Our transportation systems are poised for a transformation as we make progress on autonomous vehicles, vehicle-to-vehicle (V2V) and vehicle-to-everything (V2X) communication infrastructures, and smart road infrastructures (like smart traffic lights). But many challenges stand in the way of this transformation. For example, how do we make perception accurate and robust enough to accomplish safe autonomous driving? How do we generate policies that equip autonomous cars with adaptive human negotiation skills when merging, overtaking, or yielding? How do we decide when a system is safe enough to deploy? And how do we optimize efficiency through intelligent traffic management and control of fleets? 

To meet these requirements in safety, efficiency, control, and capacity, the systems must be automated with intelligent decision making. Machine learning will be an essential component of that. Machine learning has made rapid progress in the self-driving domain (e.g., in real-time perception and prediction of traffic scenes); has started to be applied to ride-sharing platforms such as Uber (e.g., demand forecasting); and by crowd-sourced video scene analysis companies such as Nexar (e.g., understanding and avoiding accidents). But to address the challenges arising in our future transportation system, we need to consider the transportation systems as a whole rather than solving problems in isolation, from prediction, to behavior, to infrastructure.
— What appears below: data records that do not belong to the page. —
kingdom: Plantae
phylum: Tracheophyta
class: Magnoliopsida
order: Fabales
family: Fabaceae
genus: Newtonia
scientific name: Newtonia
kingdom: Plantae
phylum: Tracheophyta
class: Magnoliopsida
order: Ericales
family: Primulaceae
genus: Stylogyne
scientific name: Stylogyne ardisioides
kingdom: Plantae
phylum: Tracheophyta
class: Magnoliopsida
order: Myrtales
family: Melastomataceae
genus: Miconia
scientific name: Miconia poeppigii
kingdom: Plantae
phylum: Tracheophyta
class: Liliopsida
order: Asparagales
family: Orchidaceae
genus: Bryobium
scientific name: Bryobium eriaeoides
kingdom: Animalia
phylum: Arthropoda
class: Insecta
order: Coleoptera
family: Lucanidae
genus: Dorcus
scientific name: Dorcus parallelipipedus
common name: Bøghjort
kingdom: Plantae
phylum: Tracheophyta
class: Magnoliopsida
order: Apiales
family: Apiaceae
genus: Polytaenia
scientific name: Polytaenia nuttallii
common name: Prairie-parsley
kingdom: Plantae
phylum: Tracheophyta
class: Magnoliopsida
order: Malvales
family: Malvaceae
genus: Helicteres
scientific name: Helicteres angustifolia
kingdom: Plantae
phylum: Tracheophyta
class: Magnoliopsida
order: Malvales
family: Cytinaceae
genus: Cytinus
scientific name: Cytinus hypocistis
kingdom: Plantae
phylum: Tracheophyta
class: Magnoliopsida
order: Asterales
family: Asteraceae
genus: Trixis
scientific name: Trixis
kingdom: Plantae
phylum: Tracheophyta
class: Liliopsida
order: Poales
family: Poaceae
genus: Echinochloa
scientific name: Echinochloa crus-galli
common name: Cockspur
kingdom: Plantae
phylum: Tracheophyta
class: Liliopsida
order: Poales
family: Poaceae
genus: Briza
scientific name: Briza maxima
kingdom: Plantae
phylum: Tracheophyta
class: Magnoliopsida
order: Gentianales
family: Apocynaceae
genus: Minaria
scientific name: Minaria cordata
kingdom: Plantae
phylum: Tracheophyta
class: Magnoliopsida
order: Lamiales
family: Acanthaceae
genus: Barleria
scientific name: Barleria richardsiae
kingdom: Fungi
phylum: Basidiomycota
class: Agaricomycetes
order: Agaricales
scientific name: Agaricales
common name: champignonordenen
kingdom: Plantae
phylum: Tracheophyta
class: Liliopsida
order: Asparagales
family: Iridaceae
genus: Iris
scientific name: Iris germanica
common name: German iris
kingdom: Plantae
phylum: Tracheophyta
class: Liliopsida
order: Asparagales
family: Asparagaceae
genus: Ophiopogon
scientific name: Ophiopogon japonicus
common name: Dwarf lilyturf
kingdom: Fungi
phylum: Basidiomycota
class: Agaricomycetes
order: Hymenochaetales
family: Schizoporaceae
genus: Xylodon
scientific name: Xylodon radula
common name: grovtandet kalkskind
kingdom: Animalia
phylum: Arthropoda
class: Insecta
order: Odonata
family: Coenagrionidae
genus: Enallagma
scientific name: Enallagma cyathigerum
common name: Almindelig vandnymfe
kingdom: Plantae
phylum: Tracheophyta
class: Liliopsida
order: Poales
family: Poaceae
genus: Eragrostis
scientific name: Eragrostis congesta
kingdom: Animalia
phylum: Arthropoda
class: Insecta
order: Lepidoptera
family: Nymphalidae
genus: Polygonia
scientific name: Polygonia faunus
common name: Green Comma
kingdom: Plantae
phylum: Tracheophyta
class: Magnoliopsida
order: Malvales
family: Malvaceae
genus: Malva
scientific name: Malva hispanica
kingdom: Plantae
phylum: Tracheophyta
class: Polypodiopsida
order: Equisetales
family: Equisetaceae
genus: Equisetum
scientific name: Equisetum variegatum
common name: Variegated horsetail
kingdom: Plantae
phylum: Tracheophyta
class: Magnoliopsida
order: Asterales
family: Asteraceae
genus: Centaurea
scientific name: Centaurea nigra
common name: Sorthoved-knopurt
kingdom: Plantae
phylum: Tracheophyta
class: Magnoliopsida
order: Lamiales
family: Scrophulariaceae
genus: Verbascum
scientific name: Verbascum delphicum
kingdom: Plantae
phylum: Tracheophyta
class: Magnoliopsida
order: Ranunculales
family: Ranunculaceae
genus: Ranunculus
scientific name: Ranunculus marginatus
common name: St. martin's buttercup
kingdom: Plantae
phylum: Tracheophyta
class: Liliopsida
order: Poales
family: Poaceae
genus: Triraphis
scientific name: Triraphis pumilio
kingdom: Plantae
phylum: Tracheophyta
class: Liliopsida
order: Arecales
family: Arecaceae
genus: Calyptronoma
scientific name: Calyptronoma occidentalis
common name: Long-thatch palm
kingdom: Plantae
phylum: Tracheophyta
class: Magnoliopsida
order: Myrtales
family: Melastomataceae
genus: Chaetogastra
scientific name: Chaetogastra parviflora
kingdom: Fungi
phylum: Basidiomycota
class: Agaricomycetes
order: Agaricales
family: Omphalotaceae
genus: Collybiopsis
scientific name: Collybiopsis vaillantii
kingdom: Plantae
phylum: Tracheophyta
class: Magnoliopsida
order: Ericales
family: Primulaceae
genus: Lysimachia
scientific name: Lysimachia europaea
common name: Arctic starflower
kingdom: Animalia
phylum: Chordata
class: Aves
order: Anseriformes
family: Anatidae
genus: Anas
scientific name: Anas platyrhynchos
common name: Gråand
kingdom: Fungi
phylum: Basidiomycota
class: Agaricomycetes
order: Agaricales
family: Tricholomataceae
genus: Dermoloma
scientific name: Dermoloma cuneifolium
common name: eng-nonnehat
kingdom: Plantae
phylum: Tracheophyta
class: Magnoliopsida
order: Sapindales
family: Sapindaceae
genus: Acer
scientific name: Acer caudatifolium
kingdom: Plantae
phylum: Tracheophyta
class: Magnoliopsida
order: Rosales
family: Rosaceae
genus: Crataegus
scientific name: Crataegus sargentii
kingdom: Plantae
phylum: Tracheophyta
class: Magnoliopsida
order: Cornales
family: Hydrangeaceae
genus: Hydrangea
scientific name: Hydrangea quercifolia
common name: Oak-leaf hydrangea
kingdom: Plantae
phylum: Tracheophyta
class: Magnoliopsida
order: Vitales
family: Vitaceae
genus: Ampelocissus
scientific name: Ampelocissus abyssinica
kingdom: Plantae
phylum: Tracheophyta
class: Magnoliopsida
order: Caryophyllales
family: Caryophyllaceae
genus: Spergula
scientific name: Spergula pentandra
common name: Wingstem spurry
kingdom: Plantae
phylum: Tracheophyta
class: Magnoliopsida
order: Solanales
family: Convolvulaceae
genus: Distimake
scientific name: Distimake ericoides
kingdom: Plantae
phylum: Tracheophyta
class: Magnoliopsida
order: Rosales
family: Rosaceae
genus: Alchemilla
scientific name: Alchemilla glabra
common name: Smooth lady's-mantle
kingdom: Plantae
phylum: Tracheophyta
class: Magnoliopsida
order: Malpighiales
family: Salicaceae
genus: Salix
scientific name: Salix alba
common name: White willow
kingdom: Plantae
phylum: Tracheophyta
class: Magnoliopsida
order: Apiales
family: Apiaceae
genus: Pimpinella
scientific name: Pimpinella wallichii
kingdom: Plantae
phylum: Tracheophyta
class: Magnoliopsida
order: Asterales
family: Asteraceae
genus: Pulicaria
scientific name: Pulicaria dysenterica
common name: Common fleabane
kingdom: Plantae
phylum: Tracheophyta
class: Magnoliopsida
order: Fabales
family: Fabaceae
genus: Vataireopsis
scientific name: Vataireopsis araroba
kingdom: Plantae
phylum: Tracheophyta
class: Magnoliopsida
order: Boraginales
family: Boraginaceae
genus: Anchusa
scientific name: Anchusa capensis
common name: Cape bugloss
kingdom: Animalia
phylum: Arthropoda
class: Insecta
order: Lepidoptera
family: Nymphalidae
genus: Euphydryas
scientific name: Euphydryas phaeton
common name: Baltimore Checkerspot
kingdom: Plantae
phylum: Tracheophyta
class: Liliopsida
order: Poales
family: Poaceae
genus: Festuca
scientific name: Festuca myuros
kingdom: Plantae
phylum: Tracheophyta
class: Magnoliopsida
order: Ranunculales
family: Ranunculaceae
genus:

The goal of this workshop is to bring together researchers and practitioners from all areas of intelligent transportations systems to address core challenges with machine learning. These challenges include, but are not limited to
pedestrian detection, intent recognition, and negotiation,
coordination with human-driven vehicles,
machine learning for object tracking,
unsupervised representation learning for autonomous driving,
deep reinforcement learning for learning driving policies,
cross-modal and simulator to real-world transfer learning, 
scene classification, real-time perception and prediction of traffic scenes,
uncertainty propagation in deep neural networks,
efficient inference with deep neural networks
predictive modeling of risk and accidents through telematics, modeling, simulation and forecast of demand and mobility patterns in large scale urban transportation systems, 
machine learning approaches for control and coordination of traffic leveraging V2V and V2X infrastructures,

The workshop will include invited speakers, panels, presentations of accepted papers, and posters. We invite papers in the form of short, long, and position papers to address the core challenges mentioned above. We encourage researchers and practitioners on self-driving cars, transportation systems and ride-sharing platforms to participate. 

This will be the 3rd NIPS workshop in this series. Previous workshops have been very successful and have attracted large numbers of participants from both academia and industry.